In 1973, a mere two years after founding the brand, Osti revolutionized garment-dyeing, a process that sees garments made from raw, uncolored fabrics, and then dyed. What Osti and C.P. Company brought to the table was applying the garment-dyeing process to pieces made from multiple fabrics and textiles, which created rich, diverse color palettes that would develop awe-inspiring patinas as they aged with wear. In 1981, C.P. Company became the first to garment-dye synthetic fabrics, as opposed to natural ones—a process Stone Island would later turn into its trademark. But, at its roots, garment-dyeing is synonymous with C.P. Company.

The use of garment-dyeing is particularly notable when you think about what C.P. Company clothes actually look like – the process ends up completely transforming a canvas that is otherwise cold and colorless. The pieces themselves have a militaristic vibe to them that occasionally borders on the dystopian—see the brand’s famed Mille Miglia jacket, which features fold-down goggles on the hood that call to mind trench warfare-era gas masks. Plenty of ingeniously placed pockets or cleverly zippered compartments leave no illusion that these pieces are meant to serve a real-world purpose—cold, calculated design. But, as Pungetti points out, garment-dyeing adds “a warmth [and] something more romantic” to the pieces. Grigoletti, the marketing director, adds that “the garment-dyeing technique adds nuance and a human touch” to the pieces.

It also allows C.P. Company to create pieces that defy belief. Acronym co-founder Errolson Hugh still remembers the first time that he saw a reflective jacket, while visiting Studio Osti in Bologna, in the mid-’90s. “I saw my first reflective jacket (in blue!) on the back of Lorenzo Osti [Massimo’s son], as he came into the studio,” he recalls. “My jaw was on the floor and obviously nothing was the same after that.”

This is a recurring theme when talking to people about C.P. Company. “There was this magenta Watch Viewer jacket from two or three years ago that almost felt like crepe paper,” says Daniel Sandison, co-founder and editor-in-chief of Mundial, the soccer culture-centric magazine, and formerly of Hypebeast. “It was hot pink when everybody else was wearing a black Stone Island jacket. But I love that jacket because you looked like a paninaro in Milan in 1982.”

That aesthetic is central to C.P.’s identity and its success, particularly on British football terraces. “It’s Osti,” Sandison says. “It felt unreachable and luxurious in the early ‘90s—it wasn’t the aesthetic of working class Britain and they wanted to feel like they were from Florence or Milan. It was about looking like you were on a boat and not on a council estate.”
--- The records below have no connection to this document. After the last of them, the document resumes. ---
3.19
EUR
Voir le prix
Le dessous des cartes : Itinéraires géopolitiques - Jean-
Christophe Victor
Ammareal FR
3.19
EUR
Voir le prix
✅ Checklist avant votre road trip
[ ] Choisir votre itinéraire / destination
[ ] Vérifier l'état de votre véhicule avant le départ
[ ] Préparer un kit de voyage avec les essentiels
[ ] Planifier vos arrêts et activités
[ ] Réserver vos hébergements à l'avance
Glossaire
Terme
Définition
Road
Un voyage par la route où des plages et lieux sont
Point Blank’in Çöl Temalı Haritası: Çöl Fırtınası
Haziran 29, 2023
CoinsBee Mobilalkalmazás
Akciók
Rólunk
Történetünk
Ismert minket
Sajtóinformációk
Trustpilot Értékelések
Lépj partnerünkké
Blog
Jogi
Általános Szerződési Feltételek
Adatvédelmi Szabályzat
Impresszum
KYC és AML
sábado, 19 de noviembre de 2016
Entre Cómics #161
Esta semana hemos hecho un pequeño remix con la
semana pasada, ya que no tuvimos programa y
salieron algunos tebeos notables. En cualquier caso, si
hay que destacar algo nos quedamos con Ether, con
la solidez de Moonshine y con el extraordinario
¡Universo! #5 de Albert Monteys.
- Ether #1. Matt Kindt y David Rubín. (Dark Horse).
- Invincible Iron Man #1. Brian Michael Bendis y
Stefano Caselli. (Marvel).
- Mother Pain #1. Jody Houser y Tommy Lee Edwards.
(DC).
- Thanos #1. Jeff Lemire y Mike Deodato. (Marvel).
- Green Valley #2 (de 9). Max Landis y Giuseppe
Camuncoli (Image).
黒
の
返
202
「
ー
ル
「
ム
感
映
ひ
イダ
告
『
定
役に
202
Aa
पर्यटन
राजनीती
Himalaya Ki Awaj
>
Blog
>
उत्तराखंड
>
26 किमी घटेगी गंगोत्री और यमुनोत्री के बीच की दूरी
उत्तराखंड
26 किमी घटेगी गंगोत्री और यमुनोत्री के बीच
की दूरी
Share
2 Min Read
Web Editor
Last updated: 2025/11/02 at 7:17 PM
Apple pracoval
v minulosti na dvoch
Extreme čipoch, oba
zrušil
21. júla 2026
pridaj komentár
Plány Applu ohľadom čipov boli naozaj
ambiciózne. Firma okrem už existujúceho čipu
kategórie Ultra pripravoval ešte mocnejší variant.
In some respects, C.P. Company has been the victim of its own success: Osti paved the way for a new generation of techwear brands—Acronym, Guerrilla Group, Nemen, and, yes, even Stone Island—while also hipping more traditional brands to the growing demand for functional sportswear. It mastered techniques that are now more closely associated with rival brands. It helped create the blueprint for the modern techwear aesthetic: the pockets, the fabrics, the urban utilitarian ethos behind the designs.